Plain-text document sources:
►

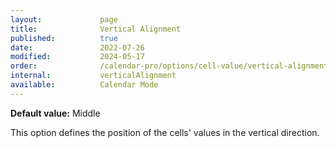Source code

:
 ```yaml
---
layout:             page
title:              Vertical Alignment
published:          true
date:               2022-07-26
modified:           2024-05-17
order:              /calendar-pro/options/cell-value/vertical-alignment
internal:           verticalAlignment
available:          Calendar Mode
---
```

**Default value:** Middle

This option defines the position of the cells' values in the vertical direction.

◄
►

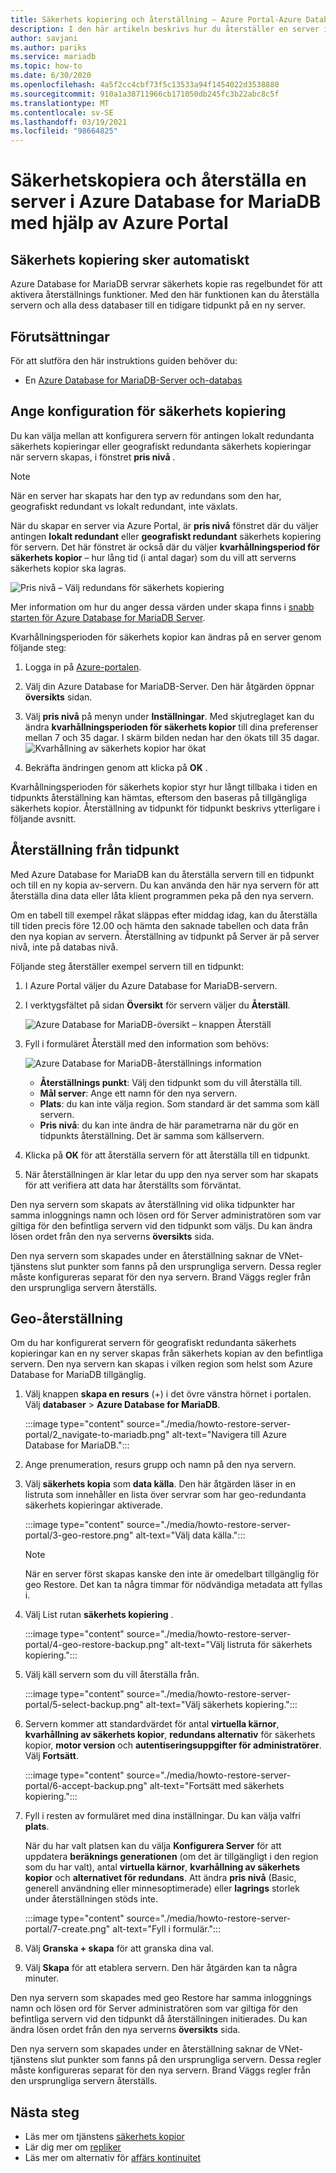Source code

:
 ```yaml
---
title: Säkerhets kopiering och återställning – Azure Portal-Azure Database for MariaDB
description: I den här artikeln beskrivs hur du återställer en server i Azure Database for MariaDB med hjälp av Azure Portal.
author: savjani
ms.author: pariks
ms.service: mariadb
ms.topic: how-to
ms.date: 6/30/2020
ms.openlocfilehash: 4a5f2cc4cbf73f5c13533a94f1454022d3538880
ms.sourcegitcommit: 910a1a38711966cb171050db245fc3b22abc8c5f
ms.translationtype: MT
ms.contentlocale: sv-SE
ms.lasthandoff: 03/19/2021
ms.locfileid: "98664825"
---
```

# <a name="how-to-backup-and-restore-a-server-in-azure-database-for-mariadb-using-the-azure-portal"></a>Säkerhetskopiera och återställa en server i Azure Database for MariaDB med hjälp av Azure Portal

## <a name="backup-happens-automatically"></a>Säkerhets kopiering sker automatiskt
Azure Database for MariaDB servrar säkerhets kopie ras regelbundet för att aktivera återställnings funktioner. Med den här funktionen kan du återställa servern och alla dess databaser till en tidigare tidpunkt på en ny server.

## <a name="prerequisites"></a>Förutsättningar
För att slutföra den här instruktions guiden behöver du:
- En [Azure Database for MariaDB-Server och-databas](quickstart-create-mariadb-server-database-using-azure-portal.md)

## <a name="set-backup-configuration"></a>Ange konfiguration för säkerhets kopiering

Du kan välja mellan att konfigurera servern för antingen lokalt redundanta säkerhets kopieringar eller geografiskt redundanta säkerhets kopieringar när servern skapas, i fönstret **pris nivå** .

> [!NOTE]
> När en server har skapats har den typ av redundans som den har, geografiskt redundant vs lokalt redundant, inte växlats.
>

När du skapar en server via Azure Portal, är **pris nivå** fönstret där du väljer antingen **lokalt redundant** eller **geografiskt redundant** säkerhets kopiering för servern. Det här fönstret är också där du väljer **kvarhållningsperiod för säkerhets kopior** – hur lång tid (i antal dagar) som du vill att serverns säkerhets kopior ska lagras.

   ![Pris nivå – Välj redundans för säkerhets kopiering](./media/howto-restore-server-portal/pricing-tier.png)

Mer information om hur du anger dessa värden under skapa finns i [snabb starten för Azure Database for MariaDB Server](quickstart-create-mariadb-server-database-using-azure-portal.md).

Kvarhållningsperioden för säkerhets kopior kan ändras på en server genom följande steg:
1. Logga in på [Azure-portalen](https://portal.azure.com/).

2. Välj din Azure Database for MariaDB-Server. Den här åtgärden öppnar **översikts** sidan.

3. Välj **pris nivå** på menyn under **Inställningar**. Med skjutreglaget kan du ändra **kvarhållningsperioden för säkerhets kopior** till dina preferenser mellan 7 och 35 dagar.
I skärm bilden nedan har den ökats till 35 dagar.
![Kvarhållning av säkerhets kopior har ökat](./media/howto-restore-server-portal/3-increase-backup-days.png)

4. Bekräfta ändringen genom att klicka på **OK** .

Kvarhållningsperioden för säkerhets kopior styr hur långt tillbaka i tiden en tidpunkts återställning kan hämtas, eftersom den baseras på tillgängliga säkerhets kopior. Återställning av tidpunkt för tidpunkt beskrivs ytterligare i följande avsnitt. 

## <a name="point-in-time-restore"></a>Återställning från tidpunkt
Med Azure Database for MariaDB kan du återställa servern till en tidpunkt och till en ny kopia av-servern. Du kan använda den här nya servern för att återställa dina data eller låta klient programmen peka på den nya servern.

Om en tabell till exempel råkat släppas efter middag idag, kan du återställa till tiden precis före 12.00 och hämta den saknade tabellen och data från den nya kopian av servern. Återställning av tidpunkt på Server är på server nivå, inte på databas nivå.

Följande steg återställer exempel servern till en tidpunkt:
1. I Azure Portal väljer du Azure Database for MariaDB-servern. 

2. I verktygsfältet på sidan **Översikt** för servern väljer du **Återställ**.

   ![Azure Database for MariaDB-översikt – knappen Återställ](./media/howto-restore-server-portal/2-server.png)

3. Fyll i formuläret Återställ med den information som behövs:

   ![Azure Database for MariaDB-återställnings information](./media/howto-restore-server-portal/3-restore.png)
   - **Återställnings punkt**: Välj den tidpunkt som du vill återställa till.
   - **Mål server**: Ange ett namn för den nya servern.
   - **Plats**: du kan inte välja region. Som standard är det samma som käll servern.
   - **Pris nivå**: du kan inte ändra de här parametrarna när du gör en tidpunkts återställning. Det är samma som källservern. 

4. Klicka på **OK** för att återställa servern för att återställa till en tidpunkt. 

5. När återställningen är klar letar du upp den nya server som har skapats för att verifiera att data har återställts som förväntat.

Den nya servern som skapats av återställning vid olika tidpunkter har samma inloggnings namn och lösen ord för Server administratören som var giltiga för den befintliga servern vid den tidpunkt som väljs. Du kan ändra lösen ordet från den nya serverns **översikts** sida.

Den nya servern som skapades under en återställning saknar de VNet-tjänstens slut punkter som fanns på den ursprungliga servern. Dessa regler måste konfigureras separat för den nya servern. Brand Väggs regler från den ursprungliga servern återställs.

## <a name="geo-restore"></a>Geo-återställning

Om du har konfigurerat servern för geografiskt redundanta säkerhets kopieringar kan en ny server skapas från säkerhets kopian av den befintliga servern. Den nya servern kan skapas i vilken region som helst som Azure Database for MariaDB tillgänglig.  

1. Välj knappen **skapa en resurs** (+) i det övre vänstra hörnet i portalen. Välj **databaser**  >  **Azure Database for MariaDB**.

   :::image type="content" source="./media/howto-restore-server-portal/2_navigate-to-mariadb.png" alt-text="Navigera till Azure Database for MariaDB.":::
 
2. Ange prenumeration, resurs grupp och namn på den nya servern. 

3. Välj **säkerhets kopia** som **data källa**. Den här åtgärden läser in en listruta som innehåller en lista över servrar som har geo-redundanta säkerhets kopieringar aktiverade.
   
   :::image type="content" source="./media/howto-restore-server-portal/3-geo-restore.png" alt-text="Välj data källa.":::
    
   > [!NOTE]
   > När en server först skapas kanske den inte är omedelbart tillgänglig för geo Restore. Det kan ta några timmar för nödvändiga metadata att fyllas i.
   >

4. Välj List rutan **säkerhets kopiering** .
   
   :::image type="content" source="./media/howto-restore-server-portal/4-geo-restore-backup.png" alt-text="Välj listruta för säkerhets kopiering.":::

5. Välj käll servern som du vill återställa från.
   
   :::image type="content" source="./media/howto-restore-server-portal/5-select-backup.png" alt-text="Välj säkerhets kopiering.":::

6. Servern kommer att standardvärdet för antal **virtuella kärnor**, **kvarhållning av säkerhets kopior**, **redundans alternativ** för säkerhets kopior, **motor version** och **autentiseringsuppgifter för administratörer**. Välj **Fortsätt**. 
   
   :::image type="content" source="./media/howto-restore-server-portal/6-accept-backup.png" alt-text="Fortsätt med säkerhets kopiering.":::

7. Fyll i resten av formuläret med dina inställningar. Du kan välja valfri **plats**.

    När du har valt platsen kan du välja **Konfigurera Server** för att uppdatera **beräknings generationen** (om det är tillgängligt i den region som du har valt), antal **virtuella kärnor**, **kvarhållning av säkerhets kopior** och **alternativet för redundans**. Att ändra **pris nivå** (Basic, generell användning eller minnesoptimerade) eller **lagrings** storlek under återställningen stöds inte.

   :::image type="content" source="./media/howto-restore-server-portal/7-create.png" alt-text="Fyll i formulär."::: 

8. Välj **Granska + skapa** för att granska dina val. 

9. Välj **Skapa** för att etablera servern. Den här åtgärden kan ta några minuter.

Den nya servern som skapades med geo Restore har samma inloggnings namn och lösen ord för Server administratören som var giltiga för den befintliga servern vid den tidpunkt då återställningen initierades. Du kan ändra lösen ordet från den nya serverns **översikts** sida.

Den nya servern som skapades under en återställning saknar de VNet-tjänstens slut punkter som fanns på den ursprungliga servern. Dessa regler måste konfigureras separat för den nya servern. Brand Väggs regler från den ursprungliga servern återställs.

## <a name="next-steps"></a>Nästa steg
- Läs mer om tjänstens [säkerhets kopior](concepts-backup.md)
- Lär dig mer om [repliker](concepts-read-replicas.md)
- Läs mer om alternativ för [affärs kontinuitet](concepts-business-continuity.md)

◄

## YOUR GOAL
Given the records above, return exactly the lines starting at the line containing "När du har valt" and ending at the line containing "- Läs mer om alternativ", including both.

## EXERCISE RESULT
    När du har valt platsen kan du välja **Konfigurera Server** för att uppdatera **beräknings generationen** (om det är tillgängligt i den region som du har valt), antal **virtuella kärnor**, **kvarhållning av säkerhets kopior** och **alternativet för redundans**. Att ändra **pris nivå** (Basic, generell användning eller minnesoptimerade) eller **lagrings** storlek under återställningen stöds inte.

   :::image type="content" source="./media/howto-restore-server-portal/7-create.png" alt-text="Fyll i formulär."::: 

8. Välj **Granska + skapa** för att granska dina val. 

9. Välj **Skapa** för att etablera servern. Den här åtgärden kan ta några minuter.

Den nya servern som skapades med geo Restore har samma inloggnings namn och lösen ord för Server administratören som var giltiga för den befintliga servern vid den tidpunkt då återställningen initierades. Du kan ändra lösen ordet från den nya serverns **översikts** sida.

Den nya servern som skapades under en återställning saknar de VNet-tjänstens slut punkter som fanns på den ursprungliga servern. Dessa regler måste konfigureras separat för den nya servern. Brand Väggs regler från den ursprungliga servern återställs.

## <a name="next-steps"></a>Nästa steg
- Läs mer om tjänstens [säkerhets kopior](concepts-backup.md)
- Lär dig mer om [repliker](concepts-read-replicas.md)
- Läs mer om alternativ för [affärs kontinuitet](concepts-business-continuity.md)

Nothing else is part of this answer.